The Dutch in Greenland have from 150 to 200 sail and ten thousand seamen…. It is ordered that in their public prayers they pray that it should please God to bless the Government, the Lords, the States, and their great and small fisheries.
Hamburg and Germany have a balance against England—they furnish
her with large quantities of linen.
Trade with France greatly against England…. The trade with
Flanders in favour of England…. A large balance in favour of
Norway and Denmark.
Rates of Exchange with the several Nations in 52, viz.: To Venice,
Genoa, Leghorn, Amsterdam, Hamburgh.
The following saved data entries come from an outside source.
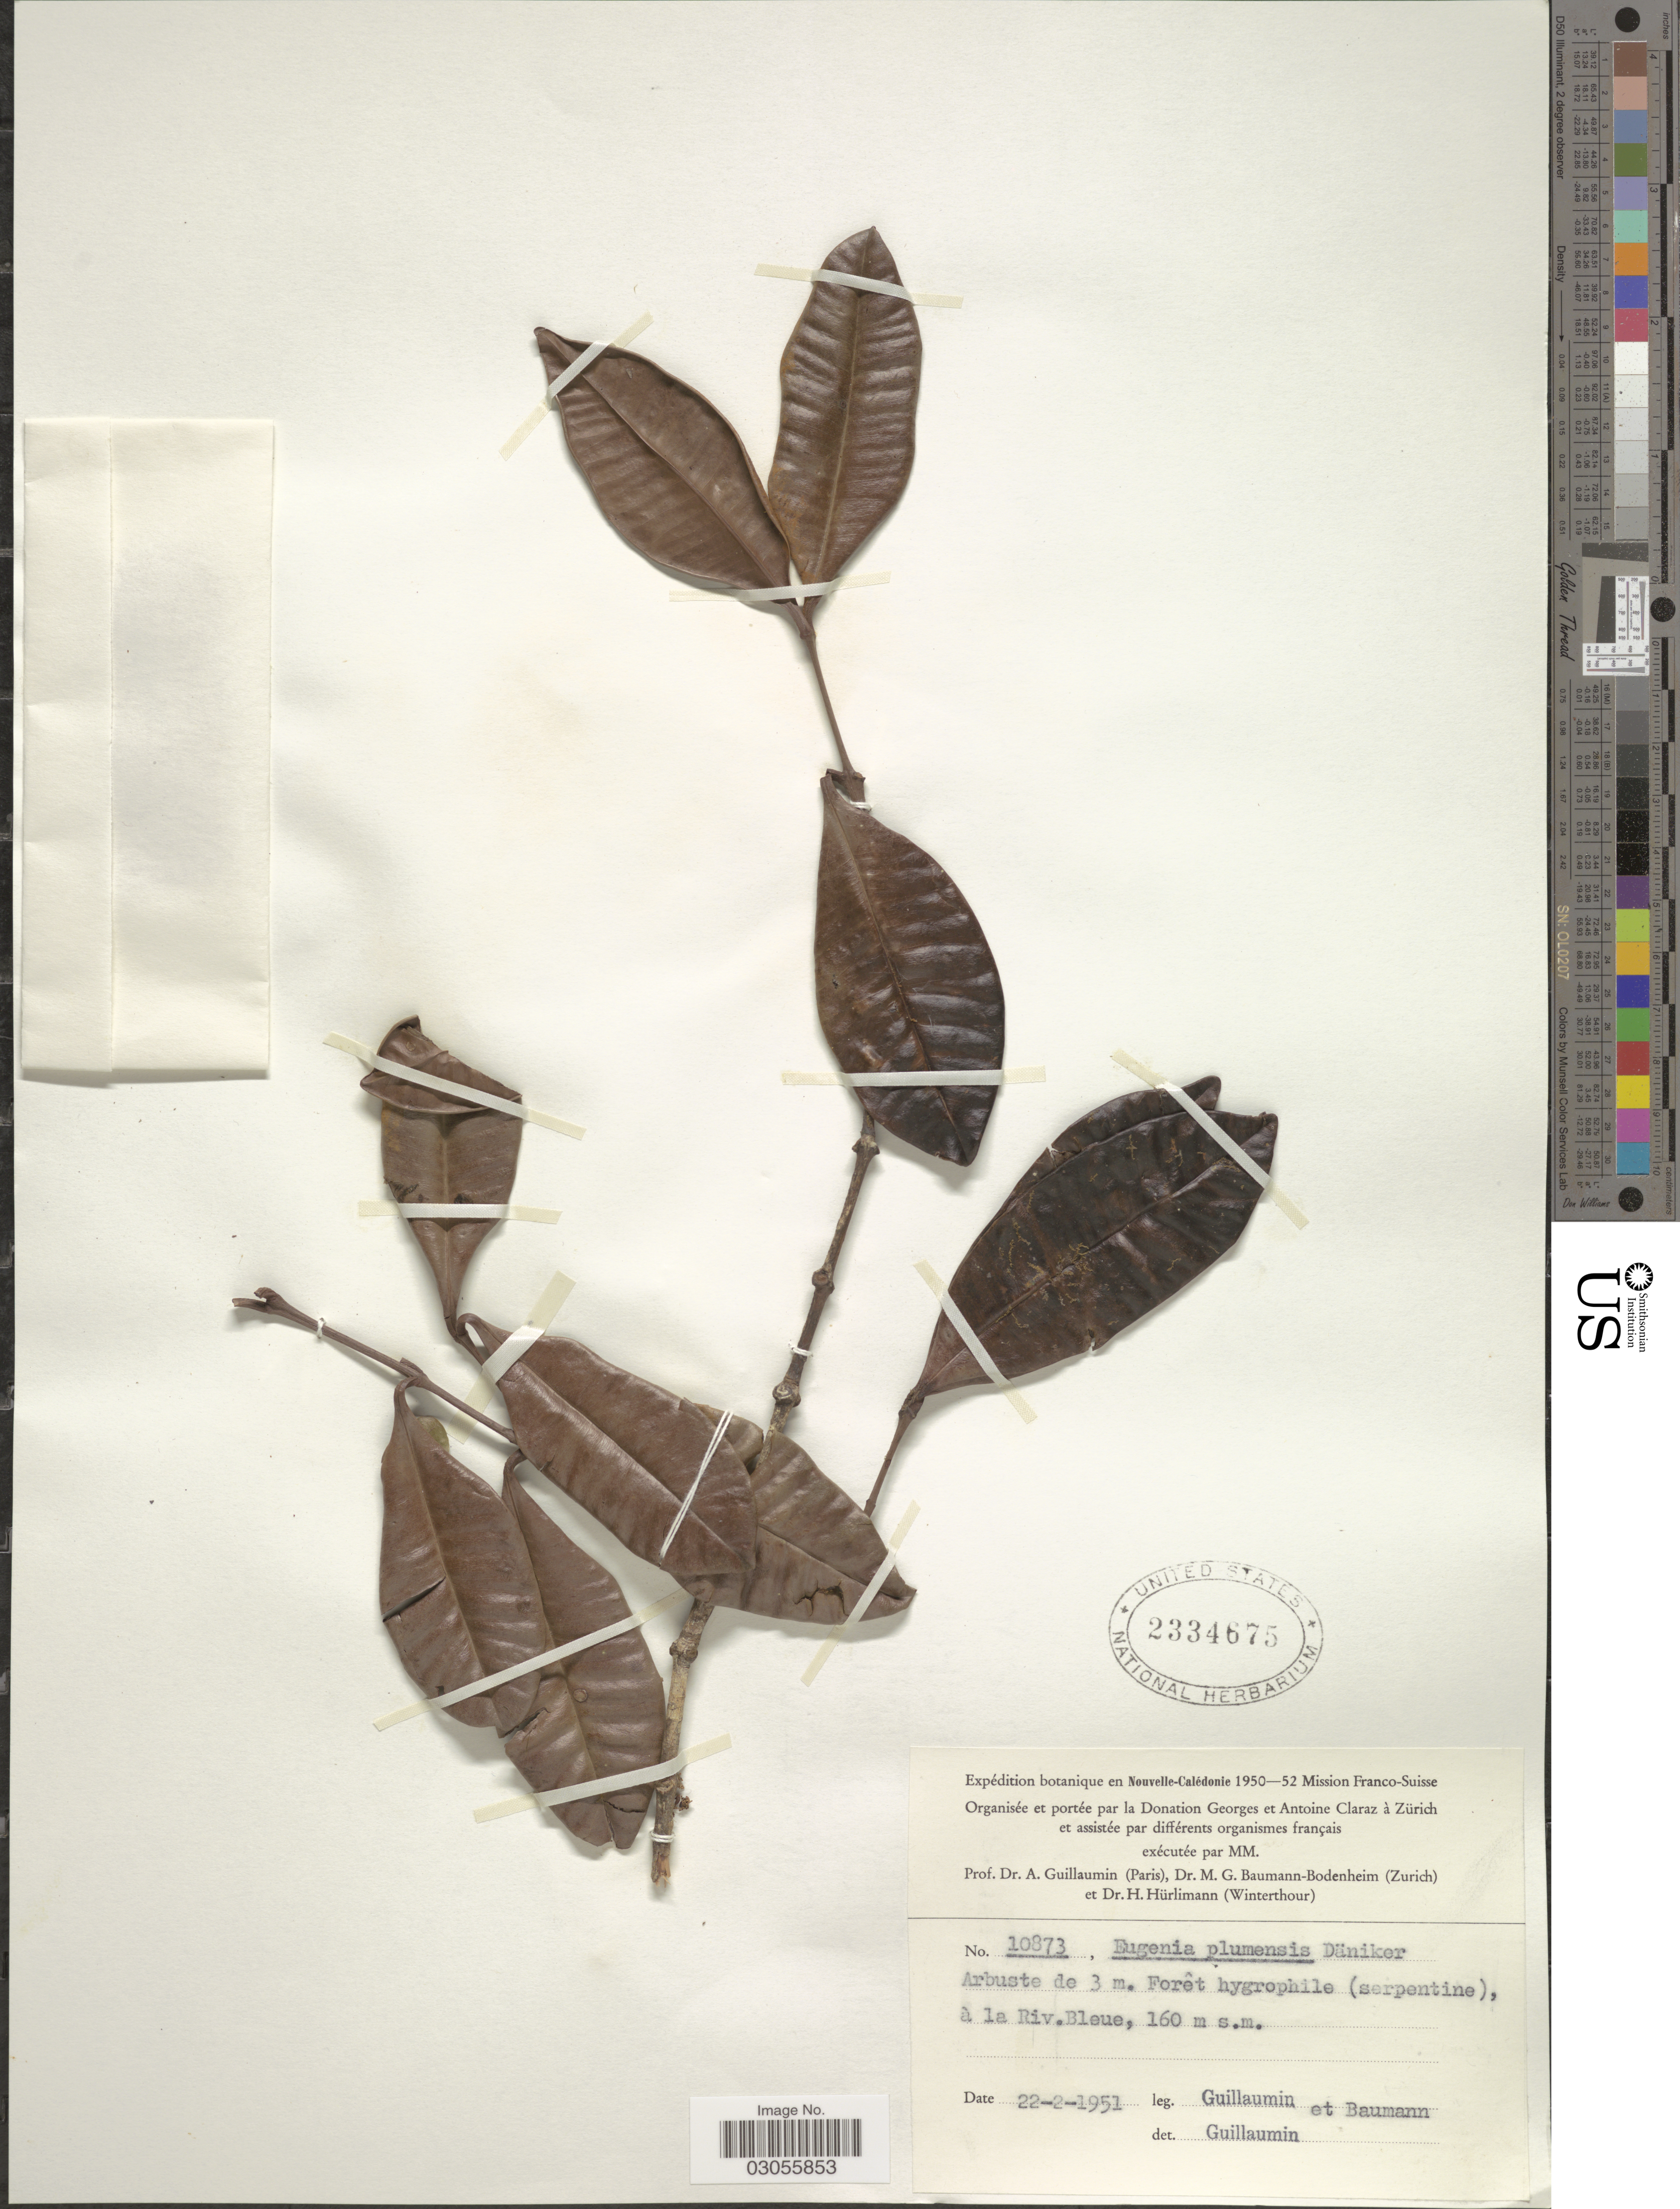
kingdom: Plantae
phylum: Tracheophyta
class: Magnoliopsida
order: Myrtales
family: Myrtaceae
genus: Gossia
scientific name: Gossia clusioides subsp. bleuensis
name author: N. Snow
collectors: A. Guillaumin & -. Baumann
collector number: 10873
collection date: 1951-02-22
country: New Caledonia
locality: En Nouvelle-Calédonie. Forêt hygrophile (serpentine), à la Riv. Bleue.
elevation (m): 160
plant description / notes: CIted by N. Snow, Adansonia, sér. 3, 42: 146. 2020.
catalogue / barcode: US 2334675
To Paris—Loss, Gain.
Postlethwaite supposes the quantity of cash necessary to carry on
the circulation in a state one third of the rents to the land
proprietors, or one ninth of the whole product of the lands. See
the articles, Cash and Circulation.
The par between land and labour is twice the quantity of land whose product will maintain the labourer. In France one acre and a half will maintain one. In England three, owing to the difference in the manner of living.
Aristotle's Politics, chap. 6, definition of money, &c.
The proportion of gold and silver, as settled by Sir Isaac Newton's proposition, was 1 to 14. It was generally through Europe 1 to 15. In China I believe it is 1 to 10.
It is estimated that the labour of twenty-five persons, on an average, will maintain a hundred in all the necessaries of life.
Postlethwaite, in his time, supposes six millions of people in England. The ratio of increase has been found by a variety of observations to be, that 100,000 people augment annually, one year with another to—. Mr. Kerseboom, agreeing with Dr. Halley, makes the number of people thirty-five times the number of births in a year.